Napas Christie tampak naik-turun. Wajahnya memerah. Dan akhirnya, ia pun membuka pintu ... dan keluar!

“Chris!” Gya terkejut dengan tindakan Christie. Ia pun ikut keluar.

“Chris!” Gya memanggil sekali lagi.

“APA?!” Christie menjawab kasar.

“Kamu ngapain keluar? Mau jalan kaki ke Yogya?!?” Suara Gya terdengar membentak. Tingkah kedua temannya itu sepertinya membuat kesabarannya kian menipis.

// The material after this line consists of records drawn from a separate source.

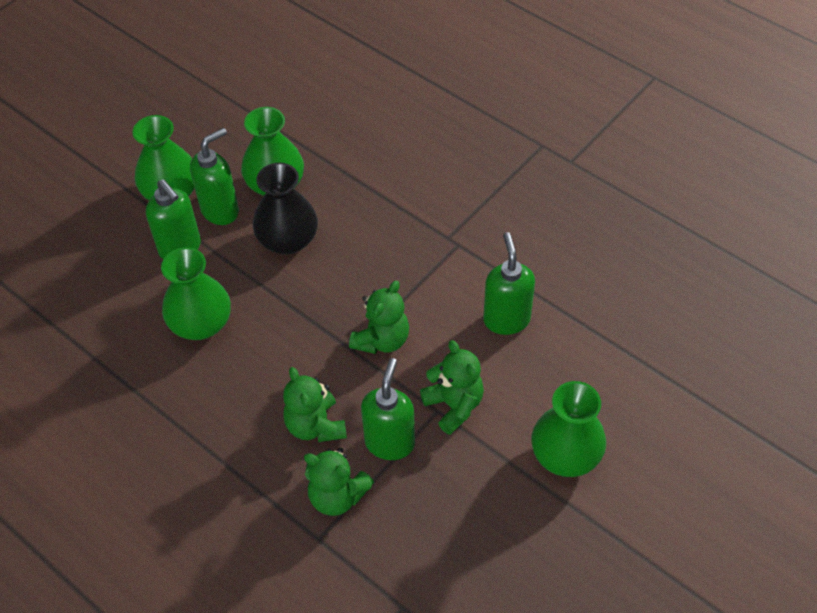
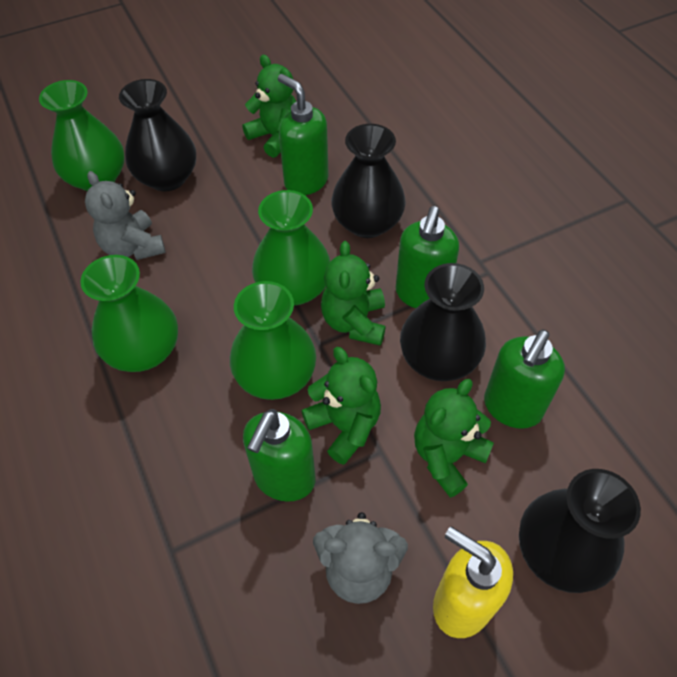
black vase: 1 -> 4
grey teddy bear: 0 -> 2
yellow soap dispenser: 0 -> 1

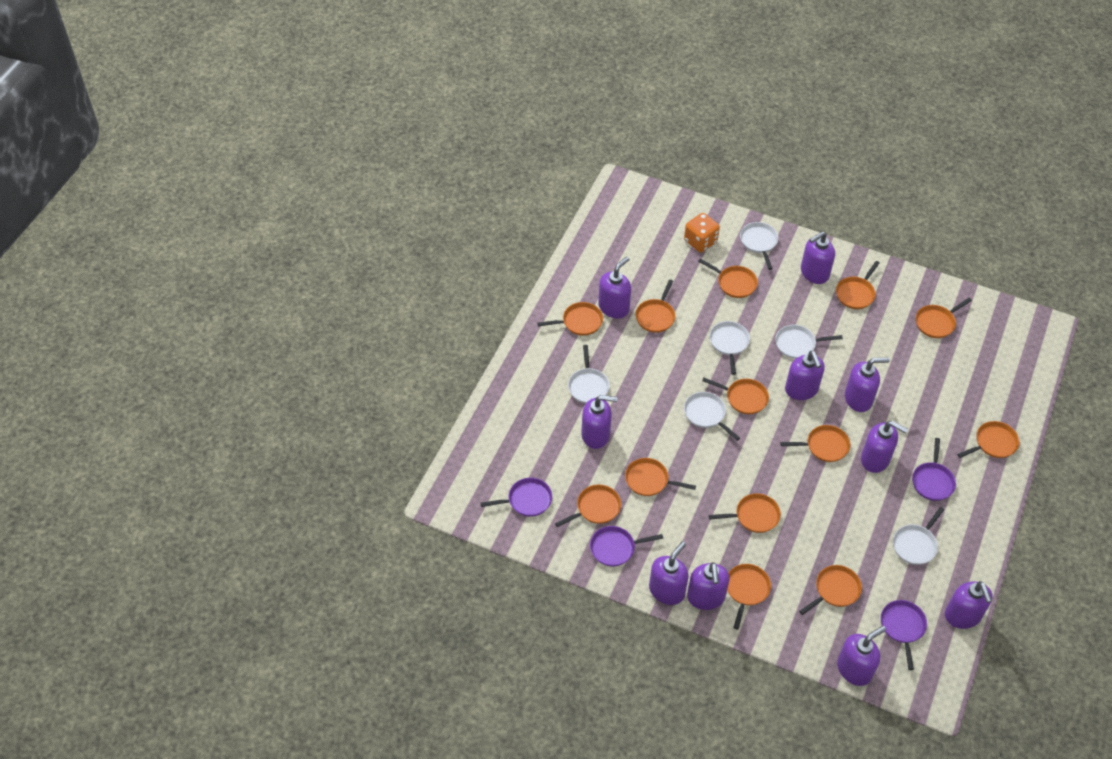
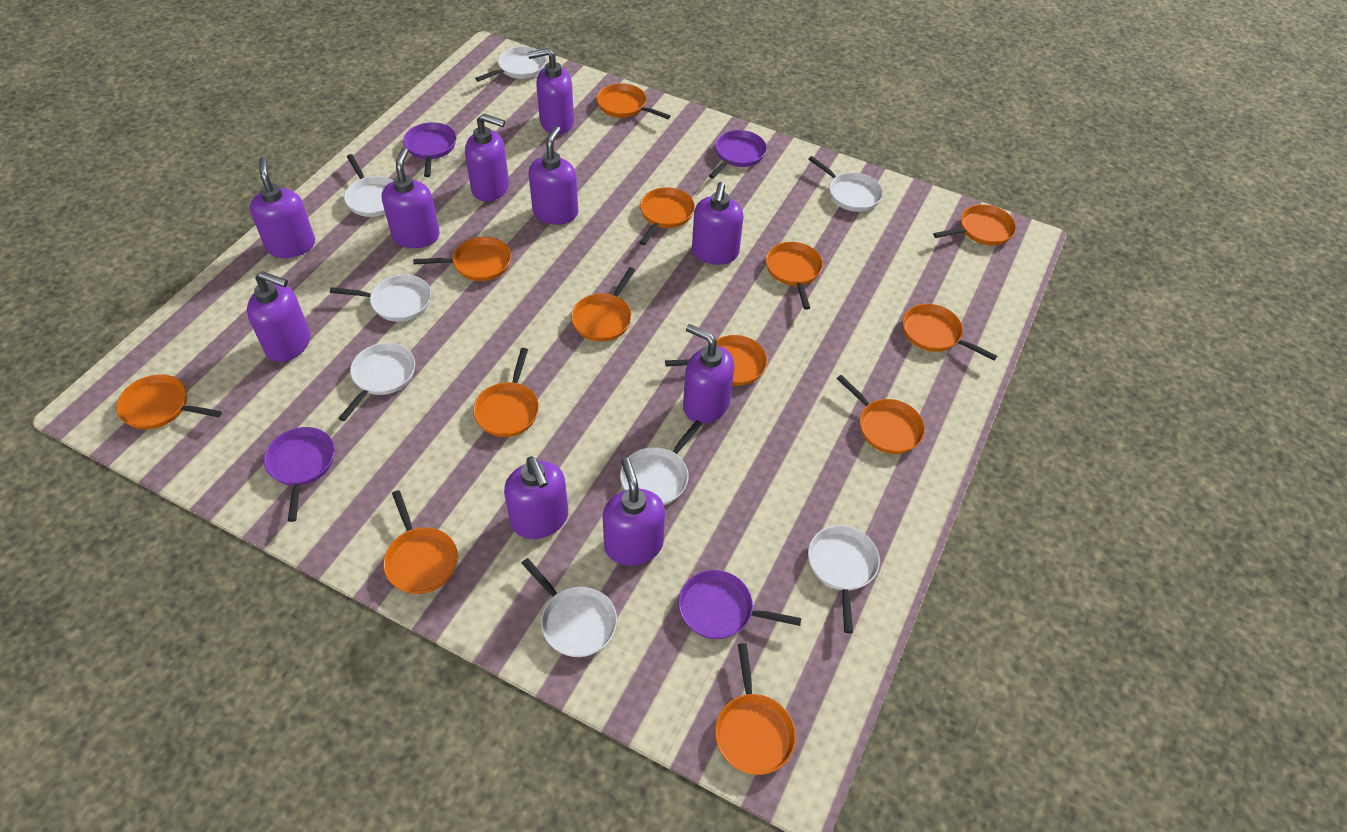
orange dice: 1 -> 0
white pan: 6 -> 8

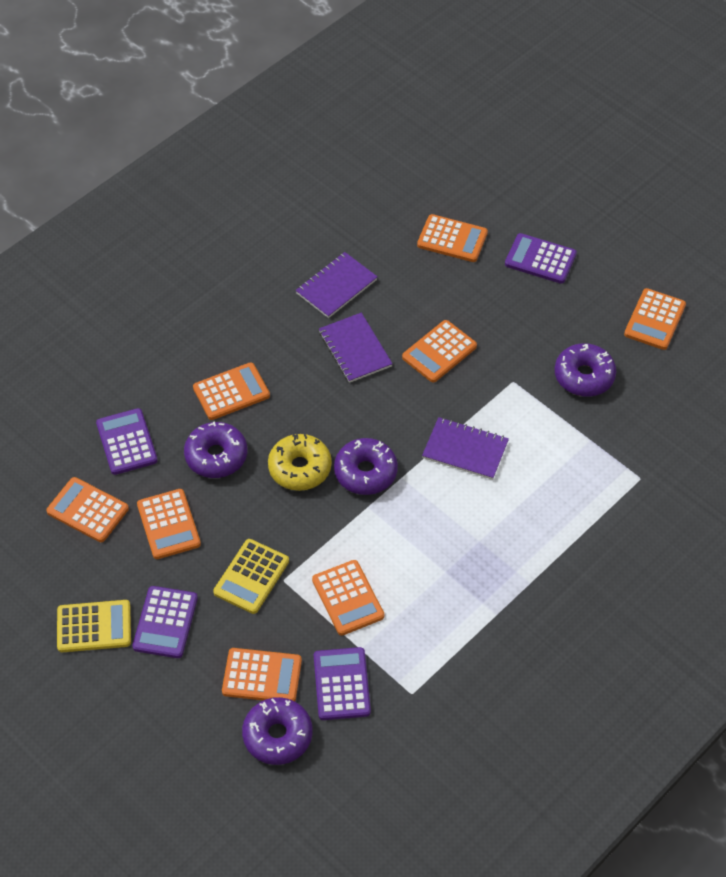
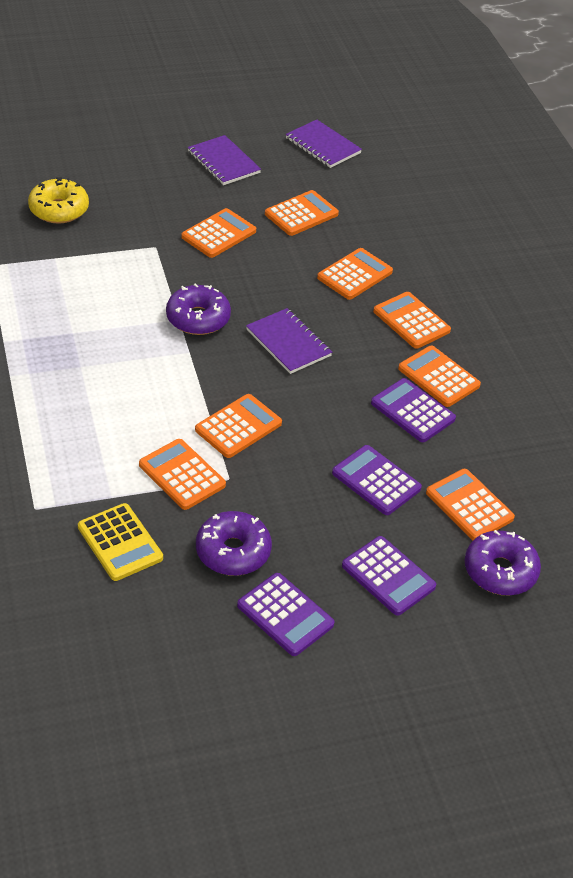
purple donut: 4 -> 3
yellow calculator: 2 -> 1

“Kamu mau jalan kaki? Atau mau nunggu angkot? Nunggu bus? Panggil taksi? Kamu pikir ini di mana? Serpong? Bintaro? Blok M? Ini di atas gunung, Chris!” Gya berteriak.

Fitra akhirnya ikut keluar juga dari dalam mobil.

“Capek!” sungut Gya.

“Saya capek sama kalian!” teriak Gya.

Christie, juga Fitra, terkejut dengan teriakan Gya.

“Kenapa, sih, kalian berantem terus? Nggak bisa, ya, kalian menyelesaikan masalah kalian secara dewasa? Kalian itu bukan anak kecil lagi!” Gya kembali berteriak.

Christie menunduk. Emosinya sedikit mereda.

Begitu juga dengan Fitra. Terlihat raut wajahnya yang tampak bingung, dan merasa bersalah juga.

“Maaf, aku mungkin bukan orang yang tepat untuk ngomong. Aku sama sekali nggak merasakan yang kalian rasakan dan aku nggak ada di posisi kalian. Tapi....” Gya berhenti sebentar.

“Kalian berdua itu temanku.” Gya kembali berhenti. “Tolong dong….” Gya tampak mengusap kepala. Air mukanya menunjukkan keputusasaan.

Christie dan Fitra pun terdiam. Keduanya tampak salah tingkah. Raut wajah mereka menyiratkan perasaan tidak enak satu sama lain.